- Task instructions
Before copying, remove every picture, and then repeat all entries below precisely as written.

== Supplied data ==

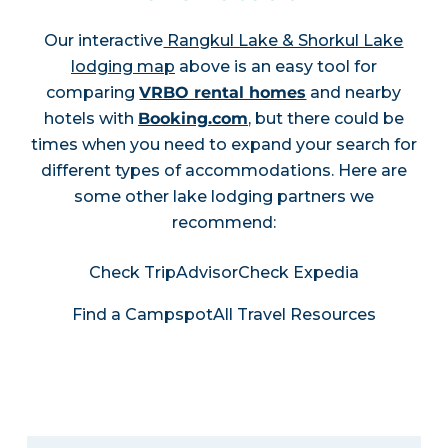
Our interactive
Rangkul Lake & Shorkul Lake
lodging map
above is an easy tool for
comparing
VRBO rental homes
and nearby
hotels with
Booking.com
, but there could be
times when you need to expand your search for
different types of accommodations. Here are
some other lake lodging partners we
recommend:
Check TripAdvisor
Check Expedia
Find a Campspot
All Travel Resources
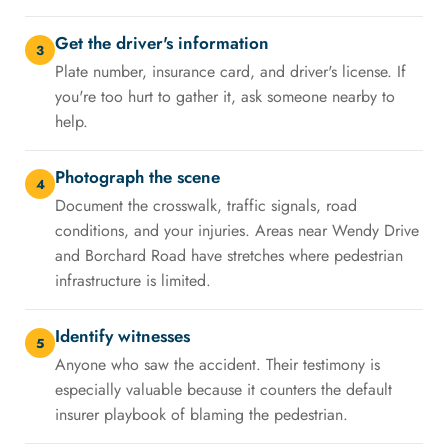
Get the driver's information
3
Plate number, insurance card, and driver's license. If
you're too hurt to gather it, ask someone nearby to
help.
Photograph the scene
4
Document the crosswalk, traffic signals, road
conditions, and your injuries. Areas near Wendy Drive
and Borchard Road have stretches where pedestrian
infrastructure is limited.
Identify witnesses
5
Anyone who saw the accident. Their testimony is
especially valuable because it counters the default
insurer playbook of blaming the pedestrian.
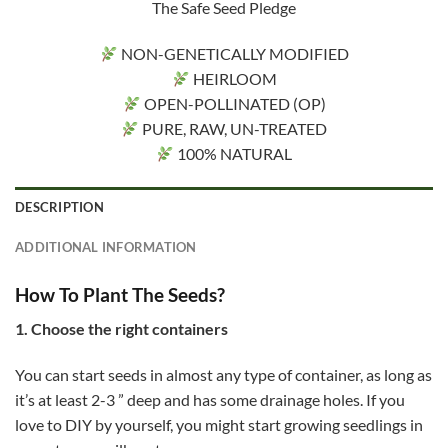
The Safe Seed Pledge
NON-GENETICALLY MODIFIED
HEIRLOOM
OPEN-POLLINATED (OP)
PURE, RAW, UN-TREATED
100% NATURAL
DESCRIPTION
ADDITIONAL INFORMATION
How To Plant The Seeds?
1. Choose the right containers
You can start seeds in almost any type of container, as long as
it’s at least 2-3 ” deep and has some drainage holes. If you
love to DIY by yourself, you might start growing seedlings in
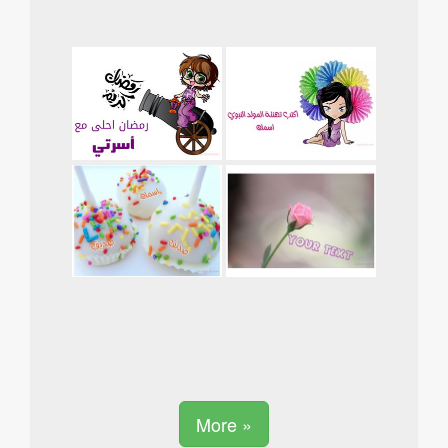
More »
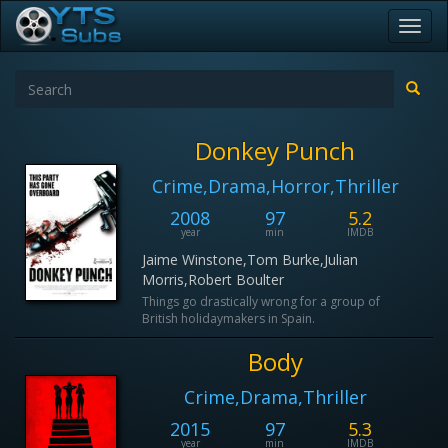
Toggl
navig
Donkey Punch
Crime,Drama,Horror,Thriller
2008
97
5.2
year
min
IMDB
Jaime Winstone,Tom Burke,Julian
Morris,Robert Boulter
Things go drastically wrong for a group of
British holidaymakers in Spain.
Body
Crime,Drama,Thriller
2015
97
5.3
year
min
IMDB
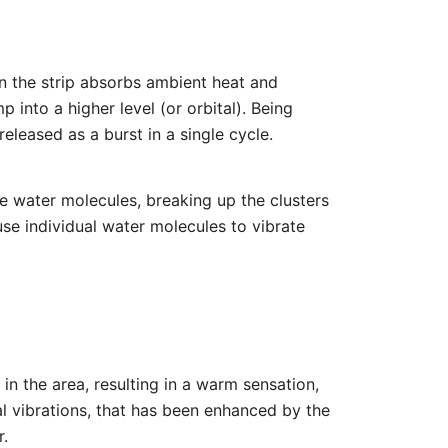
on the strip absorbs ambient heat and
 into a higher level (or orbital). Being
eleased as a burst in a single cycle.
he water molecules, breaking up the clusters
ause individual water molecules to vibrate
 in the area, resulting in a warm sensation,
ral vibrations, that has been enhanced by the
r.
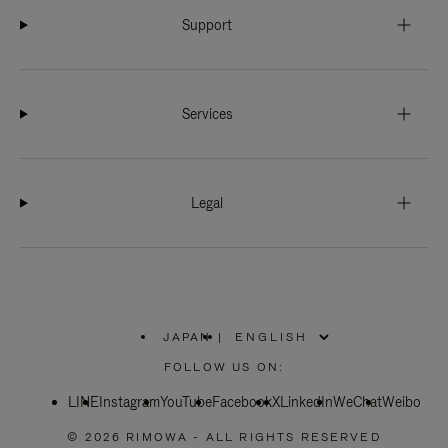
Support
Services
Legal
JAPAN
|
,
PLEASE
FOLLOW US ON:
SELECT
YOUR
LINE
Instagram
YouTube
COUNTRY
Facebook
X
LinkedIn
WeChat
Weibo
/
REGION
© 2026 RIMOWA - ALL RIGHTS RESERVED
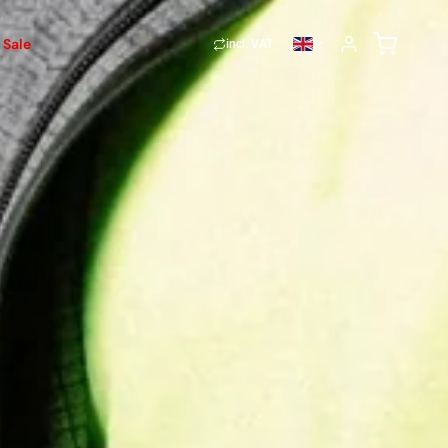
Sale
incl. VAT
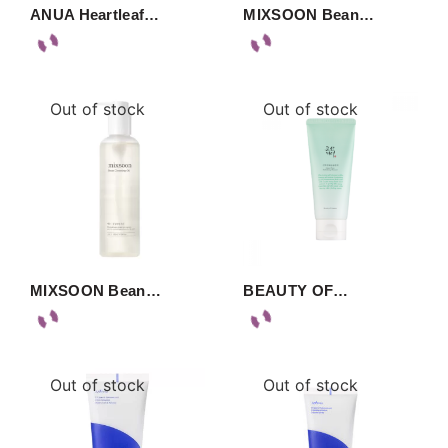
ANUA Heartleaf…
MIXSOON Bean…
Out of stock
Out of stock
MIXSOON Bean…
BEAUTY OF…
Out of stock
Out of stock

===

- Result of this task
Our interactive
Rangkul Lake & Shorkul Lake
lodging map
above is an easy tool for
comparing
VRBO rental homes
and nearby
hotels with
Booking.com
, but there could be
times when you need to expand your search for
different types of accommodations. Here are
some other lake lodging partners we
recommend:
Check TripAdvisor
Check Expedia
Find a Campspot
All Travel Resources
Get the driver's information
3
Plate number, insurance card, and driver's license. If
you're too hurt to gather it, ask someone nearby to
help.
Photograph the scene
4
Document the crosswalk, traffic signals, road
conditions, and your injuries. Areas near Wendy Drive
and Borchard Road have stretches where pedestrian
infrastructure is limited.
Identify witnesses
5
Anyone who saw the accident. Their testimony is
especially valuable because it counters the default
insurer playbook of blaming the pedestrian.
The Safe Seed Pledge
NON-GENETICALLY MODIFIED
HEIRLOOM
OPEN-POLLINATED (OP)
PURE, RAW, UN-TREATED
100% NATURAL
DESCRIPTION
ADDITIONAL INFORMATION
How To Plant The Seeds?
1. Choose the right containers
You can start seeds in almost any type of container, as long as
it’s at least 2-3 ” deep and has some drainage holes. If you
love to DIY by yourself, you might start growing seedlings in
More »
Toggl
navig
Donkey Punch
Crime,Drama,Horror,Thriller
2008
97
5.2
year
min
IMDB
Jaime Winstone,Tom Burke,Julian
Morris,Robert Boulter
Things go drastically wrong for a group of
British holidaymakers in Spain.
Body
Crime,Drama,Thriller
2015
97
5.3
year
min
IMDB
on the strip absorbs ambient heat and
 into a higher level (or orbital). Being
eleased as a burst in a single cycle.
he water molecules, breaking up the clusters
ause individual water molecules to vibrate
 in the area, resulting in a warm sensation,
ral vibrations, that has been enhanced by the
r.
Support
Services
Legal
JAPAN
|
,
PLEASE
FOLLOW US ON:
SELECT
YOUR
LINE
Instagram
YouTube
COUNTRY
Facebook
X
LinkedIn
WeChat
Weibo
/
REGION
© 2026 RIMOWA - ALL RIGHTS RESERVED
Sale
incl. VAT
ANUA Heartleaf…
MIXSOON Bean…
Out of stock
Out of stock
MIXSOON Bean…
BEAUTY OF…
Out of stock
Out of stock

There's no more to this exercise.